Again, this is not medical advice and there is no data on Covid-19 specifically. If you have any questions about your specific supplements, please contact your qualified healthcare professional.
3. MY TRUSTED RESOURCES FOR COVID-19:
CDC – COVID-19 PAGE
NYS Department of Health
Up to date Statistics
Recent relevant articles by my fellow healthcare professional colleagues:
COVID-19 EXPERT PANEL FROM UCSF – March 15, 2020, published by my colleague Dr. Jordan Shlain
COVID-19: What You Should Know About Coronavirus by Dr. Andrew Weil
Stay healthy and safe,
Dr. Bojana Jankovic Weatherly
So they’re saying to possibly decrease or stop taking elderberry, echinacea, reishi and vitamin D? I thought those were good, immune boosters. Or maybe I’m misreading it?

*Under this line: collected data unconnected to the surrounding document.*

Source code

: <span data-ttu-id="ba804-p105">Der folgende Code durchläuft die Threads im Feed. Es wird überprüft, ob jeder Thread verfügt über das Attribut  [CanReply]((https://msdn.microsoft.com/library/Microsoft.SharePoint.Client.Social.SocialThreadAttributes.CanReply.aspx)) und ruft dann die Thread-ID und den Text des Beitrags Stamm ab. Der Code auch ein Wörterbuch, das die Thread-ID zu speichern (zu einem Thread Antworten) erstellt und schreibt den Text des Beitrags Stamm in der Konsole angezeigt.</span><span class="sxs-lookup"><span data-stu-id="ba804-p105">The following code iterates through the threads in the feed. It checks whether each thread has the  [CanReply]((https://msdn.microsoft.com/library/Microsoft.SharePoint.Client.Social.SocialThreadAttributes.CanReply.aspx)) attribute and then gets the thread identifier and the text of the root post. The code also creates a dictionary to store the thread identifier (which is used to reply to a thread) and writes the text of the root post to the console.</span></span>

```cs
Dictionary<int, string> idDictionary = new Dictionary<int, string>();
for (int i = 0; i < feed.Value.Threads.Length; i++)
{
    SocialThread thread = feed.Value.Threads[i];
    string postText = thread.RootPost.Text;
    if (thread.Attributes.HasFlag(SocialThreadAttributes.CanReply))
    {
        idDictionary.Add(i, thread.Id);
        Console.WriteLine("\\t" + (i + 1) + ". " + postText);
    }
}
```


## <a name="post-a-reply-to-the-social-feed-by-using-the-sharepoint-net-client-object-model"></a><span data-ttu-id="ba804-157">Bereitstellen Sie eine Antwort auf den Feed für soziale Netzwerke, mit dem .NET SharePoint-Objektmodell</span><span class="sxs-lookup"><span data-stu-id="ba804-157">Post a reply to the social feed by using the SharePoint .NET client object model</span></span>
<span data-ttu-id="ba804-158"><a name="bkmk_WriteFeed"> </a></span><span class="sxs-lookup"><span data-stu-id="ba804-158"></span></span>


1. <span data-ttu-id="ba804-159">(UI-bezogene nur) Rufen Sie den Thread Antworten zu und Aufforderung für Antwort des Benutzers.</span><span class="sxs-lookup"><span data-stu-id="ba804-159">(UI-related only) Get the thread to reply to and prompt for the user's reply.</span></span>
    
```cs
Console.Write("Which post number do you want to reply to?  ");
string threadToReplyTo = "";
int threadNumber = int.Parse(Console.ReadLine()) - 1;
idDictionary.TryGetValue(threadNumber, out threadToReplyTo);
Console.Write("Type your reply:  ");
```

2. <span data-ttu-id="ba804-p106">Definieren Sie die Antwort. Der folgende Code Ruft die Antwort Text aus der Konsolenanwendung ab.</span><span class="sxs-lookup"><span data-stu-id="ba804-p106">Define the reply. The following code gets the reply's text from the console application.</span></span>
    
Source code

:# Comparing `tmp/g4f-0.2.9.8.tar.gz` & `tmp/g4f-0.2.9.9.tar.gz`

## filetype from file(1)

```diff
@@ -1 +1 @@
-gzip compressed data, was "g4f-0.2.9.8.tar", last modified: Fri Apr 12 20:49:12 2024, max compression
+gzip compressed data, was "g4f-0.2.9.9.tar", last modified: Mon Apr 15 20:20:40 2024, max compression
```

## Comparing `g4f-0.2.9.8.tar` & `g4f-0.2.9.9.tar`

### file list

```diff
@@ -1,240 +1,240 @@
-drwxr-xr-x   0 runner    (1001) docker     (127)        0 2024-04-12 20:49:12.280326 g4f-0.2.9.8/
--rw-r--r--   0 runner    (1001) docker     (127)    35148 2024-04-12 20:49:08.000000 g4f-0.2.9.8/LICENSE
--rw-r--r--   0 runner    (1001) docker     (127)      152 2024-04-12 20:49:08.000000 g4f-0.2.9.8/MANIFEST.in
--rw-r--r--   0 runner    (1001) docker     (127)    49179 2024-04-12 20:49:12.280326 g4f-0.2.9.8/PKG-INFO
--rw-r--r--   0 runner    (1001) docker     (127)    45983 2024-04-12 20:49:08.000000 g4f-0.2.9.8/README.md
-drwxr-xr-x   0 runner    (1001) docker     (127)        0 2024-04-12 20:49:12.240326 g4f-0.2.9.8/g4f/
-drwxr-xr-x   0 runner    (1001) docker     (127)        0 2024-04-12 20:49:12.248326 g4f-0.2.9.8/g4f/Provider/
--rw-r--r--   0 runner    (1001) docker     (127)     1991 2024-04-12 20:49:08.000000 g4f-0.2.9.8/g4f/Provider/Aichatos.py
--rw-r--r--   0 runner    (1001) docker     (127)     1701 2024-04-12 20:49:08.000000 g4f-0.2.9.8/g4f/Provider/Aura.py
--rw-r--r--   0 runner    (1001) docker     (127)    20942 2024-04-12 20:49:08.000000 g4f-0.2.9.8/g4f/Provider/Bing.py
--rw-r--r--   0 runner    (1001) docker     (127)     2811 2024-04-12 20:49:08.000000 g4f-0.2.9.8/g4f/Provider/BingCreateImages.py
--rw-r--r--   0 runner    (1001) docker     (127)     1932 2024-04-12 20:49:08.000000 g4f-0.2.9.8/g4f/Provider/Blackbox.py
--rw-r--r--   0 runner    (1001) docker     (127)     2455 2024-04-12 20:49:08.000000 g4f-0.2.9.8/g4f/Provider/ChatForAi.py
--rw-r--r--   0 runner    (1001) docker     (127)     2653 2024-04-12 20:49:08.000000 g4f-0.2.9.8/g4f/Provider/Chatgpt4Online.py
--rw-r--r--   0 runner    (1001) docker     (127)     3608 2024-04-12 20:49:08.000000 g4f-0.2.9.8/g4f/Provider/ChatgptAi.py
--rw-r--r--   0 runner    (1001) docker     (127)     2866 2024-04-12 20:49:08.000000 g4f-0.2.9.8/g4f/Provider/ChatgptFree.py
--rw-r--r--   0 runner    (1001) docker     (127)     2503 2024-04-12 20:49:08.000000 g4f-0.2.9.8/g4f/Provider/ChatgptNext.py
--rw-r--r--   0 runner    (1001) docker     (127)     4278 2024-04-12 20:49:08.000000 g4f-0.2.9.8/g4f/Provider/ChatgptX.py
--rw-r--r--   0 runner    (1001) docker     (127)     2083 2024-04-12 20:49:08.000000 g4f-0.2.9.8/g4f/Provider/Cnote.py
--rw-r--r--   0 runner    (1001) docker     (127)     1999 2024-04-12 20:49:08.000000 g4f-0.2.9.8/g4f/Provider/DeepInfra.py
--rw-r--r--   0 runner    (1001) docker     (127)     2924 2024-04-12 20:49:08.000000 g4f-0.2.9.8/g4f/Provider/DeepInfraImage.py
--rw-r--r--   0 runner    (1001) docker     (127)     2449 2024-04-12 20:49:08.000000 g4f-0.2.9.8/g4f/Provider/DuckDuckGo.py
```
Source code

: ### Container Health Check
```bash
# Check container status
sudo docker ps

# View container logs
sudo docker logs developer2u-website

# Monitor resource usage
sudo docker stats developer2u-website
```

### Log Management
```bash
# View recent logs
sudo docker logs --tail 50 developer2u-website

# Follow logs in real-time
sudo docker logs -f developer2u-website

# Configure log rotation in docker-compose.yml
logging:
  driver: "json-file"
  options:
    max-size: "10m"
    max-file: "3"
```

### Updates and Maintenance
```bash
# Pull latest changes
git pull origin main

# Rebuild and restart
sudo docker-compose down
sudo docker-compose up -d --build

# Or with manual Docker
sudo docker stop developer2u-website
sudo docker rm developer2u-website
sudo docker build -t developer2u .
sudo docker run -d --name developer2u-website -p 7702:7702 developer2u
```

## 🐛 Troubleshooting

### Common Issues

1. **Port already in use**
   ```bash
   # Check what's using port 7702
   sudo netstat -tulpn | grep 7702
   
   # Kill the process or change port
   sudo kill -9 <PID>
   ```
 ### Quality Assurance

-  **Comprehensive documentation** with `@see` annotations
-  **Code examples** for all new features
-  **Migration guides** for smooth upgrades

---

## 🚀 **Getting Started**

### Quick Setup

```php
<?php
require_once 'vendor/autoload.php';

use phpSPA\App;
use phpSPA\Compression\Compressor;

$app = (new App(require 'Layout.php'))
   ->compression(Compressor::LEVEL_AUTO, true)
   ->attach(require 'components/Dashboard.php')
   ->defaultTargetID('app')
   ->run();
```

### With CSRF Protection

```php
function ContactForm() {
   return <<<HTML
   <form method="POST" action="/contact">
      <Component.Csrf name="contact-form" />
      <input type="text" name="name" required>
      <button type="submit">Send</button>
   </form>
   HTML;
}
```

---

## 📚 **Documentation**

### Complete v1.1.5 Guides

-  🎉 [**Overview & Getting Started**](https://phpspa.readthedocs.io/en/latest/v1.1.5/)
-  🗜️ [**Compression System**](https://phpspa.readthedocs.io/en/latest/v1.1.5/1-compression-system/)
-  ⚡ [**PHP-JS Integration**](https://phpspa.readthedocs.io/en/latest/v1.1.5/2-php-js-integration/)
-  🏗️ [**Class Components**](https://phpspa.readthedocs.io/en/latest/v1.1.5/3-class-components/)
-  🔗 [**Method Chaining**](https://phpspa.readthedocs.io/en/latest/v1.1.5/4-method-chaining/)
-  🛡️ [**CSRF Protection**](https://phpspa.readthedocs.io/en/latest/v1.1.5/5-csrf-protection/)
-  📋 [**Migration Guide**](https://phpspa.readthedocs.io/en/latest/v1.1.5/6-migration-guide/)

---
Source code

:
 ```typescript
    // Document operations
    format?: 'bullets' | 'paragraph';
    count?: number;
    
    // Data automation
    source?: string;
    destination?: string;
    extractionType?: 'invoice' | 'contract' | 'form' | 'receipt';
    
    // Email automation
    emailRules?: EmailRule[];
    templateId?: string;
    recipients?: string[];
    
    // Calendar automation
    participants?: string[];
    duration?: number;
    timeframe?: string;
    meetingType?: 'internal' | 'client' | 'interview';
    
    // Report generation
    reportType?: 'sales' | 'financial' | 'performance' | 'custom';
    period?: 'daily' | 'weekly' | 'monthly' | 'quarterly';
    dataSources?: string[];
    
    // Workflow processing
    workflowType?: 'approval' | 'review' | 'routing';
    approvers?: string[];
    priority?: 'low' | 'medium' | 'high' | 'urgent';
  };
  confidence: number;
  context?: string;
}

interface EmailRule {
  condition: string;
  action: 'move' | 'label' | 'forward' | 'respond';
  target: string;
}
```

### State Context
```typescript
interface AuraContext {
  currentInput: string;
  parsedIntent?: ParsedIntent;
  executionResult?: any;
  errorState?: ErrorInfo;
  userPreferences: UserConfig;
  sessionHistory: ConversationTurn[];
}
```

Great question Alexandra. We don’t have enough information and certainly no specific information with respect to Covid-19 to be able to provide specific guidance. Recommendations should also be specified to each patient by their qualified healthcare provider and any change in supplements should be done in consultation with a qualified healthcare provider. Generally, the concern with supplements that have been shown to play a role in cytokine release in pre-clinical studies, is during an active Covid-19 infection (not necessarily prior to the infection). For e.g., I currently take supplemental vitamin D to maintain normal vitamin D levels, because vitamin D is important for immune function (in addition to its other roles). In the setting of an active infection, however, I may hold off on vitamin D. Note that this is based on pre-clinical data, and opinions vary, as we do not have enough research and no guidelines on this.